The singer-songwriter Joan Manuel Serrat received the National Culture Award yesterday in an event at the College of Architects of Catalonia, together with the clown Alba Sarraute, the painter Joan-Pere Viladecans, the translator Dolors Udina and the Eufonic festival.

“I’ve been writing songs for more than 50 years, and I do it because, by writing and singing them, I bring out feelings and sensations that boil inside (…). Writing songs is transforming dreams into small realities, essential to understand my time, what’s happening, what I want. The songs sometimes squeeze us, hit us, hurt us and kill us, but without the songs we wouldn’t know how to live”, said the Noi del Poble Sec after receiving the award from the president of the Generalitat, Pere Aragonès, and the singer-songwriter Sílvia Pérez Cruz.
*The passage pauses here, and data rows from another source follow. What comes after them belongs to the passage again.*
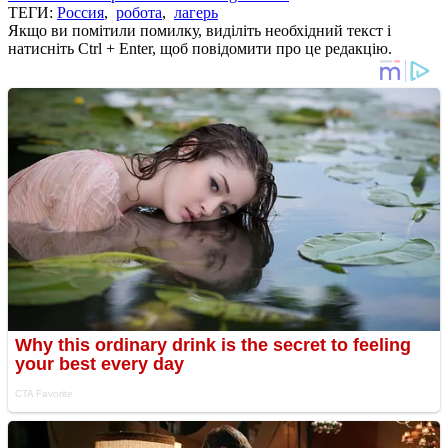
ТЕГИ:
Россия
,
робота
,
лагерь
Якщо ви помітили помилку, виділіть необхідний текст і
натисніть Ctrl + Enter, щоб повідомити про це редакцію.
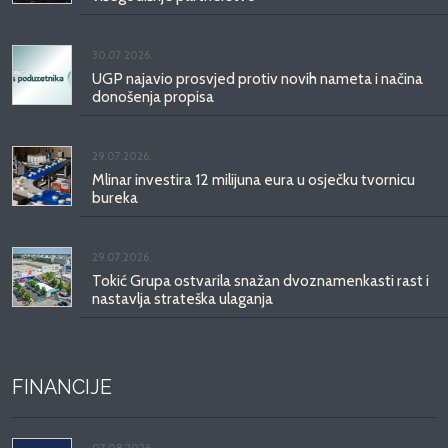
30.07.2026.
UGP najavio prosvjed protiv novih nameta i načina
donošenja propisa
29.07.2026.
Mlinar investira 12 milijuna eura u osječku tvornicu
bureka
29.07.2026.
Tokić Grupa ostvarila snažan dvoznamenkasti rast i
nastavlja strateška ulaganja
FINANCIJE
07.08.2026.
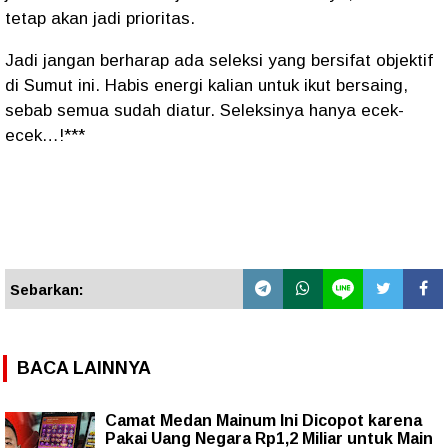
tetap akan jadi prioritas.
Jadi jangan berharap ada seleksi yang bersifat objektif
di Sumut ini. Habis energi kalian untuk ikut bersaing,
sebab semua sudah diatur. Seleksinya hanya ecek-
ecek…!***
Sebarkan:
BACA LAINNYA
Camat Medan Mainum Ini Dicopot karena
Pakai Uang Negara Rp1,2 Miliar untuk Main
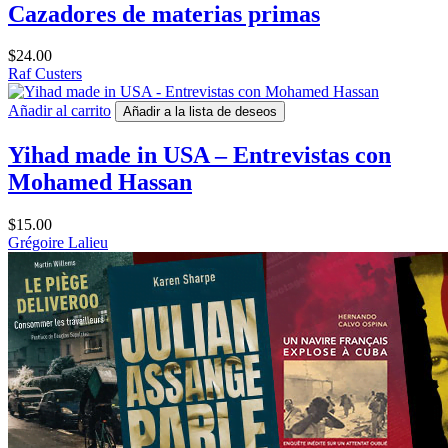
Cazadores de materias primas
$
24.00
Raf Custers
Añadir al carrito
Añadir a la lista de deseos
Yihad made in USA – Entrevistas con
Mohamed Hassan
$
15.00
Grégoire Lalieu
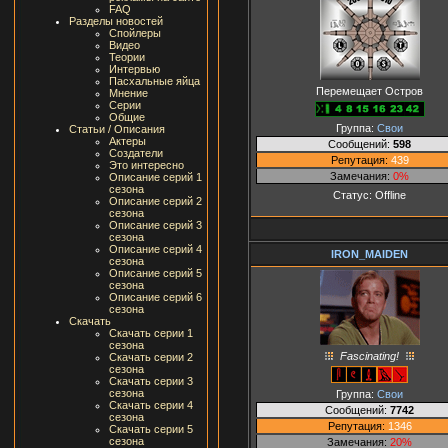
FAQ
Разделы новостей
Спойлеры
Видео
Теории
Интервью
Пасхальные яйца
Перемещает Остров
Мнение
Серии
Общие
Группа:
Свои
Статьи / Описания
Актеры
Сообщений:
598
Создатели
Репутация:
439
Это интересно
Замечания:
0%
Описание серий 1
сезона
Статус:
Offline
Описание серий 2
сезона
Описание серий 3
сезона
Описание серий 4
IRON_MAIDEN
сезона
Описание серий 5
сезона
Описание серий 6
сезона
Скачать
Скачать серии 1
сезона
Fascinating!
Скачать серии 2
сезона
Скачать серии 3
сезона
Группа:
Свои
Скачать серии 4
Сообщений:
7742
сезона
Репутация:
1346
Скачать серии 5
сезона
Замечания:
20%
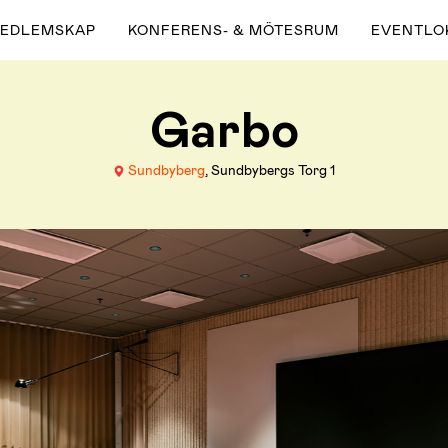
MEDLEMSKAP
KONFERENS- & MÖTESRUM
EVENTLO
Garbo
Sundbyberg
, Sundbybergs Torg 1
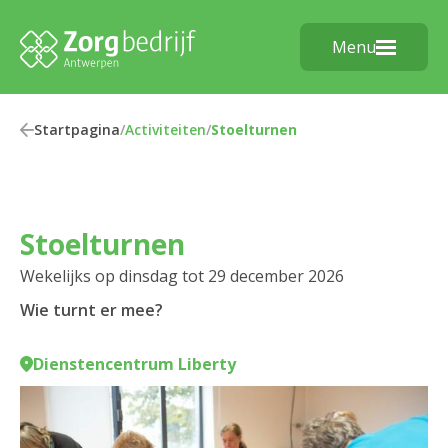
Menu
Startpagina
/
Activiteiten
/
Stoelturnen
Stoelturnen
Wekelijks op dinsdag tot 29 december 2026
Wie turnt er mee?
Dienstencentrum Liberty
The National Council for Culture and the Arts (CoNCA) has thus distinguished the figure of the Barcelona singer-songwriter a few months after he retired from the stage, “for having become one of the most outstanding figures of modern Catalan song and in Spanish with his music, which draws from various genres such as French song, Catalan folklore, Andalusian copla, Argentine tango and bolero”. The award adds to the long list of recognitions he has received throughout his career around the world, from the Cross of Civil Merit of the Spanish Government to being named a Chevalier of the Legion of Honor of France, in addition to distinctions such as the Grammy Award of Honor or several honorary doctorates, the last of which, from the University of Barcelona, ​​he received in March.

During the short event, presented by the journalist Neus Molina and with the musical accompaniment of the pianist Ignasi Terraza, the first to receive the award was Alba Sarraute (Argentona, 1982), who did it with her father, the double bass player Jorge Sarraute, on stage. Trained as a circus artist (clown, actress, saxophonist, acrobat and also show director), Sarraute exclaimed her surprise at the award, because “circus, women and motherhood need this visibility”, while asking support for the “contemporary hall circus, because the halls are empty. We need public, economic and political support”.

The painter Joan-Pere Viladecans (Barcelona, ​​1948), who received the award accompanied by the president of the MNAC, Joan Oliveras, wanted to remember that “a country without culture has no self-esteem or possibility of facing the world”, because “the country is what its art, music, architecture, theater or literature is, like a beacon of intense clarity”.

The translator Dolors Udina (Barcelona, ​​1953), for her part, celebrated the award as a member “of a sector that usually lives in the shadows and only recently comes to light”, and heralded an “age of ‘gold of translation’, at the same time he denounced the precarious conditions in the presence of the poet, translator and editor – and his partner – Antoni Clapés.

For the Eufonic festival, its director, Vicent Fibla, collected the award, together with historian and art critic Conxita Oliver. Fibla thanked his team and wished “long life to this creative periphery”, since it is a festival that combines innovation and tradition in the Terres de l’Ebre, with proposals based on sound, visual and performative arts .

At the award ceremony, in addition to the jury (the CoNCA plenary, formed by Vinyet Panyella as president, Margarida Troguet, Jordi Font, Tania Adam, Jaume Ayats, Salvador Casals and Núria Iceta), members of the Government and representatives of the world of culture, among others the presidents of PEN Català, Laura Huerga; from the Association of Writers in the Catalan Language, Sebastià Portell; from the Association of Professional Actors and Directors of Catalonia, Àlex Casanovas, and from Òmnium Cultural, Xavier Antich, the musician and writer Gerard Quintana or the poet and former president of CoNCA Carles Duarte, as well as the former presidents of the Generalitat Artur Mas and José Montilla.